SELECTED EXTRACT
☆ ☆ ☆ ☆ ☆

Redasses and red faces
Bill Hanstock tries a little tenderness with Madison Bumgarner in his Willets Pen debut; Colleen Sullivan looks at the Phillies, who are embarrassing and historic losers
Trivia question: Last night, the Mets had their biggest ninth-inning comeback in 25 years, specifically since September 13, 1997, when Bobby Valentine’s club got off the deck after being one-hit by Dustin Hermanson of the Expos for eight innings, scored six in the ninth, and went on to win, 9-6, on a three-run homer by Bernard Gilkey in the 11th.
According to Fangraphs’ game log, the Phillies’ peak win expectancy last night was 99.8%. The Expos were at 99.9% win expectancy with one out in the ninth inning in that 1997 game, according to Baseball-Reference, which lists it as tied the 16th-most improbable regular season comeback of all time (last night’s was tied for 54th on the list), along with the Mets’ win over which team, whom they trailed 8-0 against in the eighth inning on September 2, 1972?
Last Caress
By Bill Hanstock
If there’s one thing that all MLB fans know about Madison Bumgarner, it’s that he is 100 percent confirmed as that strangest of baseball player types: the redass. If you are somehow unfamiliar with the “redass” variant of hardballer, it basically means they embody Clint Eastwood’s entire deal since around the time he decided to berate an empty chair as a type of avant-garde political theatre.

☆ ☆ ☆ ☆ ☆

INFORMATION GIVEN
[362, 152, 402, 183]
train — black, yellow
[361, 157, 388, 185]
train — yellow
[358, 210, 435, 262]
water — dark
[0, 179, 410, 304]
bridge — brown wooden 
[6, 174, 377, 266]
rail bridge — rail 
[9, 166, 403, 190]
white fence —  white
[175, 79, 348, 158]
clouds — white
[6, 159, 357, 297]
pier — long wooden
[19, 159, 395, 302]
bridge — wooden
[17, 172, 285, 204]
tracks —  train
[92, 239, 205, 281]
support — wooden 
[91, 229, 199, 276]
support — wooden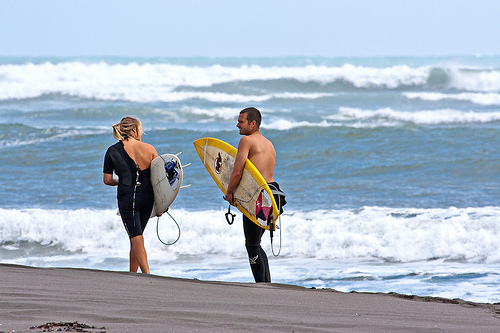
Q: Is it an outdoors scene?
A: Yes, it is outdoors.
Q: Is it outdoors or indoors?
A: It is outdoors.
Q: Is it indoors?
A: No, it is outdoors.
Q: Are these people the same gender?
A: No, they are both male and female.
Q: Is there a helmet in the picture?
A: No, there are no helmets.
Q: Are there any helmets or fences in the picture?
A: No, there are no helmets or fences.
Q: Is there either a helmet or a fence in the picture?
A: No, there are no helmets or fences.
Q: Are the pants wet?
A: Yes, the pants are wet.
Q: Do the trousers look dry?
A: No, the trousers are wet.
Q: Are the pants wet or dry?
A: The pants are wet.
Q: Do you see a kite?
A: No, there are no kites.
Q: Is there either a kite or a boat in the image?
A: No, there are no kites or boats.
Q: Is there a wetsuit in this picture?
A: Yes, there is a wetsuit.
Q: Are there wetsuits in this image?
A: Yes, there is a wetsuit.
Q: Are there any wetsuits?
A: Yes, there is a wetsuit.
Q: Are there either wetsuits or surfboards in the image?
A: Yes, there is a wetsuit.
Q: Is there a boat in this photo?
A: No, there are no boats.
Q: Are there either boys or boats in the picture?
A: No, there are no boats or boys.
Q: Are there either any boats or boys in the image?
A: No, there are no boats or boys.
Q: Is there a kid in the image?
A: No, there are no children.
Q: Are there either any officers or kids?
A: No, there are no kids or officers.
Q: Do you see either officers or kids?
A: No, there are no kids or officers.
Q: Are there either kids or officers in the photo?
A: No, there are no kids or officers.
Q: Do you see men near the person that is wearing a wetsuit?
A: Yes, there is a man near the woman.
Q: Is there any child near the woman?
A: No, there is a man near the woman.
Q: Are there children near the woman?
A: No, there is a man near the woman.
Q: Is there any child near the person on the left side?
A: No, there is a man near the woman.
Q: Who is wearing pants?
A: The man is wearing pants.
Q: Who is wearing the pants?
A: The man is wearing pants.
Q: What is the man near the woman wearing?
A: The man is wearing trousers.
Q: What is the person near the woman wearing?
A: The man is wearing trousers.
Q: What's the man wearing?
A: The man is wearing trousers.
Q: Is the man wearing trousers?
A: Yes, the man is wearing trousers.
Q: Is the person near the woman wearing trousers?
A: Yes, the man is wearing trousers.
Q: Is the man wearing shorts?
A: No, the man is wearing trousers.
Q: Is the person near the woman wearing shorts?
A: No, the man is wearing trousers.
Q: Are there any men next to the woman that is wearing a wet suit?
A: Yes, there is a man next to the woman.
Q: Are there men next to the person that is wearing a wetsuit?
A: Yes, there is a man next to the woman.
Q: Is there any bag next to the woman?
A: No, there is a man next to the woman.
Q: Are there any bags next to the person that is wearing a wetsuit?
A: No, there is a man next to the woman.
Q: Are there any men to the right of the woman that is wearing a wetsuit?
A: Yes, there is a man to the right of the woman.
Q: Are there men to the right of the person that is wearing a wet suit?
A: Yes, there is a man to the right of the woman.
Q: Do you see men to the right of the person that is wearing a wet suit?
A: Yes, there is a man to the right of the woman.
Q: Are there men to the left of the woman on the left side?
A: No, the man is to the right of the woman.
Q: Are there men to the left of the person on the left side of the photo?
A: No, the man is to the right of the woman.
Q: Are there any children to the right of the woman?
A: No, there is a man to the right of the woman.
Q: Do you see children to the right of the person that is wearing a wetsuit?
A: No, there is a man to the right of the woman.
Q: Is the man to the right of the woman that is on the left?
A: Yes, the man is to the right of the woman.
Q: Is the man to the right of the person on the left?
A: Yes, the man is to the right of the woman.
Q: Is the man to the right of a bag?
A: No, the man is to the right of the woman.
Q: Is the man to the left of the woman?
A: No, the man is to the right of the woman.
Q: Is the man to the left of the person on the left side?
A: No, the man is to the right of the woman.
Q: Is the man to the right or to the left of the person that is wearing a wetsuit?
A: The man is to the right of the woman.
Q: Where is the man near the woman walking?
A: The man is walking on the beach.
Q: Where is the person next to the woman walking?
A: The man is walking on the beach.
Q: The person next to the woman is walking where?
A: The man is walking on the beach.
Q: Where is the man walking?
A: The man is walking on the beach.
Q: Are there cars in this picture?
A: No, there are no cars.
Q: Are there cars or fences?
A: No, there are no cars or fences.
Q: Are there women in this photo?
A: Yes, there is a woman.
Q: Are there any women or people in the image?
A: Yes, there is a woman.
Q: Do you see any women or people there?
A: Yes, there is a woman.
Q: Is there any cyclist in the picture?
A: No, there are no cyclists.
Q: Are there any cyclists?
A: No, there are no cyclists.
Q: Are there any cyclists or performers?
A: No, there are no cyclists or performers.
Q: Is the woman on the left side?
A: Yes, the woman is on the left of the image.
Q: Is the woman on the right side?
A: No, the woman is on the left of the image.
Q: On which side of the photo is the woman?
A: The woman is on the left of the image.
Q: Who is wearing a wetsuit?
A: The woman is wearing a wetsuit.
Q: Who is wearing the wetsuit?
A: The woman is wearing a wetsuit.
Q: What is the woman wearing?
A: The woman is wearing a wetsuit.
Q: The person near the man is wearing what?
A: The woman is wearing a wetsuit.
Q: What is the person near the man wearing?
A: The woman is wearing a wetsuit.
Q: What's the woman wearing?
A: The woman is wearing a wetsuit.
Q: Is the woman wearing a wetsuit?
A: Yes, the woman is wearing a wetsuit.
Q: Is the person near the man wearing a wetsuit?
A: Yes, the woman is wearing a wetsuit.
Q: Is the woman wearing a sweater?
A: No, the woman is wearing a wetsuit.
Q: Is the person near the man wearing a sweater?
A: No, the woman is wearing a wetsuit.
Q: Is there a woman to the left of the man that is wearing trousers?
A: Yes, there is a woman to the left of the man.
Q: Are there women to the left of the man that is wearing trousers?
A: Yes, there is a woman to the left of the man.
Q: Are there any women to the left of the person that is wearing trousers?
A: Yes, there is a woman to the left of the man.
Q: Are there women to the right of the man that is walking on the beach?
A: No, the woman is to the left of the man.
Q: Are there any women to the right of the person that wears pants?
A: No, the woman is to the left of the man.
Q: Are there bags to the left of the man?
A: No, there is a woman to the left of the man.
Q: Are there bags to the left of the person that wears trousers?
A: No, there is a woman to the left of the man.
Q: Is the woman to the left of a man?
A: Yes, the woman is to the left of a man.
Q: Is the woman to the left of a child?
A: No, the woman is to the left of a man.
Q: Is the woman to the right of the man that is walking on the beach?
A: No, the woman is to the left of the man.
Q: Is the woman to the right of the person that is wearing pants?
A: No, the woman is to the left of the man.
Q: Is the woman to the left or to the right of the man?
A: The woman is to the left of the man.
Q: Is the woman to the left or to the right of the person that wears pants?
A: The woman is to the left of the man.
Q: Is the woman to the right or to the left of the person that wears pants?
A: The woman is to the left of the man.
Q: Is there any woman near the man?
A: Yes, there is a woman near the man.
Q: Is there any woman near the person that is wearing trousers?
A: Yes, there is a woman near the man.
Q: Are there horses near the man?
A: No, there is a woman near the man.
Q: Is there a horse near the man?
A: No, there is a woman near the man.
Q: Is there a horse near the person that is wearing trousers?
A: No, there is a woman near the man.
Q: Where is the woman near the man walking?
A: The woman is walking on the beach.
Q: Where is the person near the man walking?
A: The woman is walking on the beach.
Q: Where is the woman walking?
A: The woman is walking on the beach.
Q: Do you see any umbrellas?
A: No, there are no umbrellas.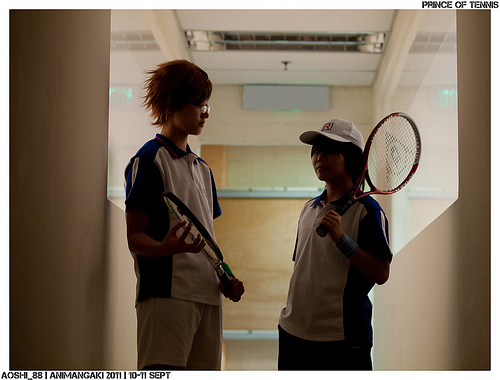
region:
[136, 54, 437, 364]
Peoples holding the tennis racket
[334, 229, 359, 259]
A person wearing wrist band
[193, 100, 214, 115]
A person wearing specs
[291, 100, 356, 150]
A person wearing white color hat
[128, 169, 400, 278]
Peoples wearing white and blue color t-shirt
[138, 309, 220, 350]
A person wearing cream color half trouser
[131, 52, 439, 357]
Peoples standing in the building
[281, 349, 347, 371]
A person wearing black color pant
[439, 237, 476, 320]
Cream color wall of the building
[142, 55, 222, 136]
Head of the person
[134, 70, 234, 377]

☆ ☆ ☆ ☆ ☆

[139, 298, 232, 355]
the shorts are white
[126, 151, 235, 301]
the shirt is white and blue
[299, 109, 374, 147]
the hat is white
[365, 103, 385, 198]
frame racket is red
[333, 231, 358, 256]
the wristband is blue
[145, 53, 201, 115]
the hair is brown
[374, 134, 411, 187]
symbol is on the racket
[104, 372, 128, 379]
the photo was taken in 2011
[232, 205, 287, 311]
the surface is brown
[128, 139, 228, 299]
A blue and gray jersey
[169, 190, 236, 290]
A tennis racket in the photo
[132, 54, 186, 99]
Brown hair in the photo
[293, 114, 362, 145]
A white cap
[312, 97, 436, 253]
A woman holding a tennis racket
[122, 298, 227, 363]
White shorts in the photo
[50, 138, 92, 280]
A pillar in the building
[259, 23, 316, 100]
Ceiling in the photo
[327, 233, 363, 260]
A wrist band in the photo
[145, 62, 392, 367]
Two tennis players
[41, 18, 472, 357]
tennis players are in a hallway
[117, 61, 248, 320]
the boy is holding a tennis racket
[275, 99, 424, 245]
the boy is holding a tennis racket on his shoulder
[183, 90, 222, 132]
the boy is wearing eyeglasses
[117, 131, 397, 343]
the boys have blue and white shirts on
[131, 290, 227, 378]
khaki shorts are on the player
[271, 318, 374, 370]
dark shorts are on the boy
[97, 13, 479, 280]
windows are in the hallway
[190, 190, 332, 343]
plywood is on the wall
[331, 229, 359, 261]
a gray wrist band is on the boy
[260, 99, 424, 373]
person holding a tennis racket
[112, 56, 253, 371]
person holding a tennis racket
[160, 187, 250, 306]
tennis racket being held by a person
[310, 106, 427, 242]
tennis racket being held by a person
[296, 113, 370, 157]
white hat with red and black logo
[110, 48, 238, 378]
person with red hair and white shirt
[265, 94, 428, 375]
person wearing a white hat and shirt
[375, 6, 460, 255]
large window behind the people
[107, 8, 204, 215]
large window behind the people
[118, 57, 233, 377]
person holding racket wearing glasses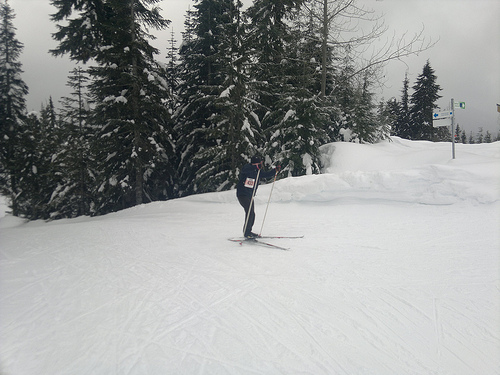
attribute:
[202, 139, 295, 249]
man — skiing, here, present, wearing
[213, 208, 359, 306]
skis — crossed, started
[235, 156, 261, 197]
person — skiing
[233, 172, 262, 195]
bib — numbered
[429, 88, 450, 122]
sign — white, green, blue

☆ ☆ ☆ ☆ ☆

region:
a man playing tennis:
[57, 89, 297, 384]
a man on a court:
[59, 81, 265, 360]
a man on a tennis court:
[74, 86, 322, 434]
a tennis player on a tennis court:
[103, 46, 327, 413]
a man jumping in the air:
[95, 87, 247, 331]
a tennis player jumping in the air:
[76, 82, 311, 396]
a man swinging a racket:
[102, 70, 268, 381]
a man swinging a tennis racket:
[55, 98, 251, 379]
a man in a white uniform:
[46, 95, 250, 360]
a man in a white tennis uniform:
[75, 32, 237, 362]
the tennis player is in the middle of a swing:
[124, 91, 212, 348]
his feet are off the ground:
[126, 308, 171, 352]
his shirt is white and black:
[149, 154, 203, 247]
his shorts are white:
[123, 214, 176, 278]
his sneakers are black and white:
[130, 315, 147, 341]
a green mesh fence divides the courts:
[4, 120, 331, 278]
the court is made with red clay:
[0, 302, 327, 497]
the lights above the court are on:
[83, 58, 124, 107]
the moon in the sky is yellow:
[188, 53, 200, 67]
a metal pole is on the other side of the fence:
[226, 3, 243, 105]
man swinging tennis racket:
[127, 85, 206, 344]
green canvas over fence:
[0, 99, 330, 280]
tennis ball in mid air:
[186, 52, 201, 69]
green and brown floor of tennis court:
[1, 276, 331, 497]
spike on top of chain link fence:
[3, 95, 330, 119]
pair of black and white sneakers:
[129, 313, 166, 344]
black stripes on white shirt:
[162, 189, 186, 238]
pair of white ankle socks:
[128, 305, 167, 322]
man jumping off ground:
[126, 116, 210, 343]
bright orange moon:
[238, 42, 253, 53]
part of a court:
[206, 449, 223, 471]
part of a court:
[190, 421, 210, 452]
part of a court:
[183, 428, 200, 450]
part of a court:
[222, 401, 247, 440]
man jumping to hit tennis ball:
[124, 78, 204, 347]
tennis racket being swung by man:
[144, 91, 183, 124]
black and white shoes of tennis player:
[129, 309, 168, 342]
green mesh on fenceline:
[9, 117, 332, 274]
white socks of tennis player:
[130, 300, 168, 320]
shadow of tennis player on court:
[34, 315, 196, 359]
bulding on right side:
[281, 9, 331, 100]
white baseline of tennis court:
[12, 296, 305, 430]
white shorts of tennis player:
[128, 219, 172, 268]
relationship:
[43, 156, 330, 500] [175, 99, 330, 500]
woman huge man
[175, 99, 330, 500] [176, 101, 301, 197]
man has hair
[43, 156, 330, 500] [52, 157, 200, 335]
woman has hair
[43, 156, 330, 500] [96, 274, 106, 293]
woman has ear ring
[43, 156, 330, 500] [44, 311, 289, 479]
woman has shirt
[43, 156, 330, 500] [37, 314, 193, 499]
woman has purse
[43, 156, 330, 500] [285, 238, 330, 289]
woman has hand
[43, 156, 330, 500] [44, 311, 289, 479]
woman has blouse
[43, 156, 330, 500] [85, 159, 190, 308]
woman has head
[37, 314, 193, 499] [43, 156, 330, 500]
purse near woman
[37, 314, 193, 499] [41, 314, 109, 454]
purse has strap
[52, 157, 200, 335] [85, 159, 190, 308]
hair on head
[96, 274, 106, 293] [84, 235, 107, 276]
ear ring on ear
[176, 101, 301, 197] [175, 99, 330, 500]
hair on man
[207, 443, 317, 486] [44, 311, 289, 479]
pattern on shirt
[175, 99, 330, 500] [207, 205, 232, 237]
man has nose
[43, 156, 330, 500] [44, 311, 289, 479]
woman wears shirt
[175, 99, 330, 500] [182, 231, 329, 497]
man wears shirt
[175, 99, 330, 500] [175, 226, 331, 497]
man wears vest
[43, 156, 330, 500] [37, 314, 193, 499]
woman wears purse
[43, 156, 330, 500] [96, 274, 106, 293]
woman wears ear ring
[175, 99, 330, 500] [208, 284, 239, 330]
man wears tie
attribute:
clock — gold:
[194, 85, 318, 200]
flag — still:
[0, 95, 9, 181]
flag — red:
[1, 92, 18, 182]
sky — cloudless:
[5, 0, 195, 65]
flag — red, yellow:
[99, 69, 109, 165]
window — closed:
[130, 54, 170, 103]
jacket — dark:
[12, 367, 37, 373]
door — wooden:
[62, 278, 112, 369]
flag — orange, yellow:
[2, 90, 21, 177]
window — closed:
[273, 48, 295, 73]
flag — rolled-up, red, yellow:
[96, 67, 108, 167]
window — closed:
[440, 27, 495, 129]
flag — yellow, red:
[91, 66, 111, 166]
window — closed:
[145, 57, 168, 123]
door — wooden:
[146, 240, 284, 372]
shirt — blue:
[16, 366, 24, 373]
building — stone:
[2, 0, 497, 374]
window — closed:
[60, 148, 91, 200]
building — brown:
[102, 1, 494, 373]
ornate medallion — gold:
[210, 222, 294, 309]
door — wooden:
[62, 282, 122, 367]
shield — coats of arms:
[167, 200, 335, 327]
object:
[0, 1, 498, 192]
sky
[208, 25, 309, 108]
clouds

☆ ☆ ☆ ☆ ☆

TASK LIST
a) Retype the baseball newsletter from "According to Fangraphs’" up to and including "avant-garde political theatre.".
b) According to the baseball newsletter, what was the Phillies' peak win expectancy last night in Fangraphs' game log?
c) Carry on the baseball newsletter from its last sentence.
The data has no part in this work.

EXERCISE RESPONSES
a)
According to Fangraphs’ game log, the Phillies’ peak win expectancy last night was 99.8%. The Expos were at 99.9% win expectancy with one out in the ninth inning in that 1997 game, according to Baseball-Reference, which lists it as tied the 16th-most improbable regular season comeback of all time (last night’s was tied for 54th on the list), along with the Mets’ win over which team, whom they trailed 8-0 against in the eighth inning on September 2, 1972?
Last Caress
By Bill Hanstock
If there’s one thing that all MLB fans know about Madison Bumgarner, it’s that he is 100 percent confirmed as that strangest of baseball player types: the redass. If you are somehow unfamiliar with the “redass” variant of hardballer, it basically means they embody Clint Eastwood’s entire deal since around the time he decided to berate an empty chair as a type of avant-garde political theatre.

b) 99.8%

c)
The redass in the wild will exhibit staunch gatekeepery tendencies at all times, with no small amount of “get off my lawn”-ery and a soupçon of “hmmm, a white guy doing this to specific people is making me a little uncomfortable!” When he pitches, Bumgarner is a level of intense that isn’t of the Max Scherzer pure psychopath variety, but rather of the “why don’t you come over here and say that to my fuckin’ FACE” variety. When he talks, he sounds like he has his mouth full of equal parts gravel and Sam Elliott. This is a guy who participated in rodeos in the offseason under a fake name because he is a dyed-in-the-wool cowpuncher.*
As a lifelong Giants fan, I’m marked down to owe a large measure of gratitude, love and respect to a guy who was varying percentages of responsible for three entire championships. In the case of the 2014 championship, that percentage is in the HIGH double digits. But the guy has a storied history of flying off the handle at the slightest provocation, any time one occurs, to the point that it has often been embarrassing. (Although he didn’t reach Hunter Strickland levels of redassery, which resulted in Buster Posey not even attempting to enter a fracas, started by his pitcher, which had Bryce Harper attempting grievous bodily harm and prematurely ended Michael Morse’s career.)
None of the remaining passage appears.